1.) Concealment as an aspect of revelation
2.) God as hyper-present
3.) The affirmation of doubt
4.) The place of silence
5.) religious desire as part of faith
6.) Christian discourse as a/theological
7.) God-talk as iconic
8.) A recognition of journey and becoming
9.) Truth as a soteriological event
10.) Orthodoxy as a way of believing in the right way rather than simply right or correct belief.

It is within the first half of How (Not) to Speak of God that Rollins examines- in detail-these ten concepts; each of which can be placed into one of three more general categories. These categories concern God’s relation to man, man’s relation to God, and man’s response as a result of these relationships. It is within the context of these three categories that the foundational nature of modern theology is challenged and the possibility of a nonfoundational postmodern theology is developed.

The first collection of ideas reintroduced by Rollins concern how we conceive of God’s relation to man. With the ideas of concealment as revelation and God’s hyper-present nature, Rollins challenges modern notions of how God interacts with us. Throughout the majority of church history, theologians have been unified in saying that it is through revelation that we come to know God and who he is. For modern theologians, this idea has been pushed to an extreme; where revelation has become understood as that which is revealed to us about God, with its opposite being that which is concealed from us. For the modern theologian, it is the revealed truths of God that serve as the material for theology. For the postmodernist, this concept is problematic- for two reasons. First, it assumes the ability of subjective man to comprehend the objective truth revealed about God, and second, it sets up this subjective understanding of revelation as foundational for theology.

For Rollins, revelation is far from the opposite of concealment, but rather, has concealment at its center. While, on one hand, we can know about God, we can never completely know God or know God as God knows himself. As a result, Rollins concludes that revelation is not that which makes God known, or that which leaves God unknown, but rather, that which “renders God known as unknown.” It is through such revelation that we realize how little we truly comprehend about God. Similar to a baby being held by its mother, as the baby experiences its mother but does not intellectually comprehend her, so too are we are held by God and experience his revelation. We are overwhelmed and overpowered by the light of God, soaked in a “divine saturation” that transforms us in a way which we are unable to describe or understand. In the face of God’s hyper-present nature, which reveals him as known and unknown, the postmodern theologian understands that God is not the object of our thoughts, but rather, the “absolute subject before whom we are the object.”

Work to be completed |
Reproduce the passage on Rollins's theology word for word, starting at "It is within the first" and ending at "theology is developed.".

Extracted information |
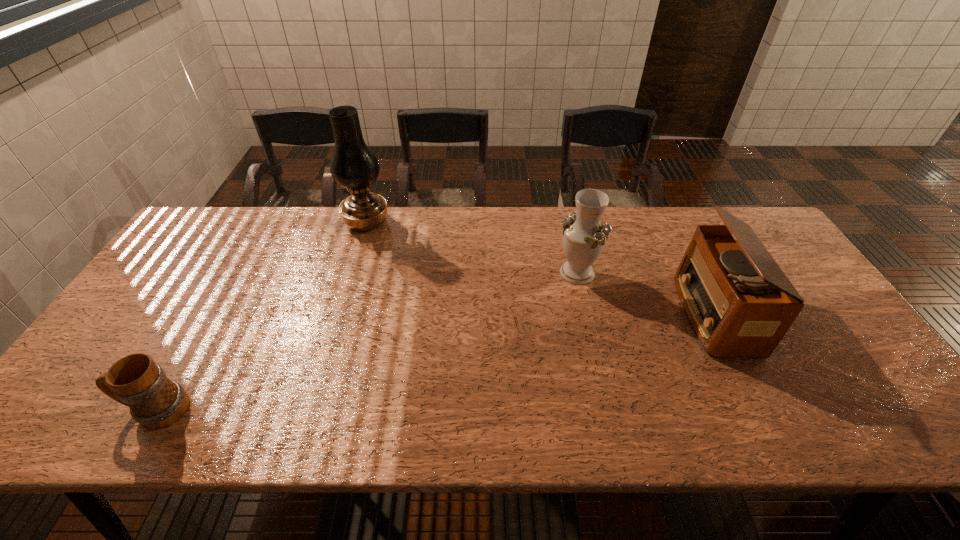
The height and width of the screenshot is (540, 960). In order to click on the farthest object in this screenshot , I will do `click(353, 166)`.

Identify the location of the third object from right to left. (353, 166).

The width and height of the screenshot is (960, 540). Find the location of `vase`. vase is located at coordinates (584, 237).

The height and width of the screenshot is (540, 960). What are the coordinates of `the rightmost object` in the screenshot? It's located at (739, 302).

Identify the location of the nearest object. Image resolution: width=960 pixels, height=540 pixels. coord(156,402).

At what (x,y) coordinates should I click in order to perform the action: click on mug. Please return your answer as a coordinate pair (x, y). This screenshot has width=960, height=540. Looking at the image, I should click on (156, 402).

Identify the location of vacant space positioned on the front of the third object from right to left. The width and height of the screenshot is (960, 540). (334, 328).

Identify the location of free spot located on the front of the third object from left to right. (586, 309).

Identify the location of free space located 0.340m on the front panel of the rightmost object. (557, 314).

Where is `vacant space located on the front panel of the rightmost object`? The height and width of the screenshot is (540, 960). vacant space located on the front panel of the rightmost object is located at coordinates (546, 314).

Answer for this exercise |
It is within the first half of How (Not) to Speak of God that Rollins examines- in detail-these ten concepts; each of which can be placed into one of three more general categories. These categories concern God’s relation to man, man’s relation to God, and man’s response as a result of these relationships. It is within the context of these three categories that the foundational nature of modern theology is challenged and the possibility of a nonfoundational postmodern theology is developed.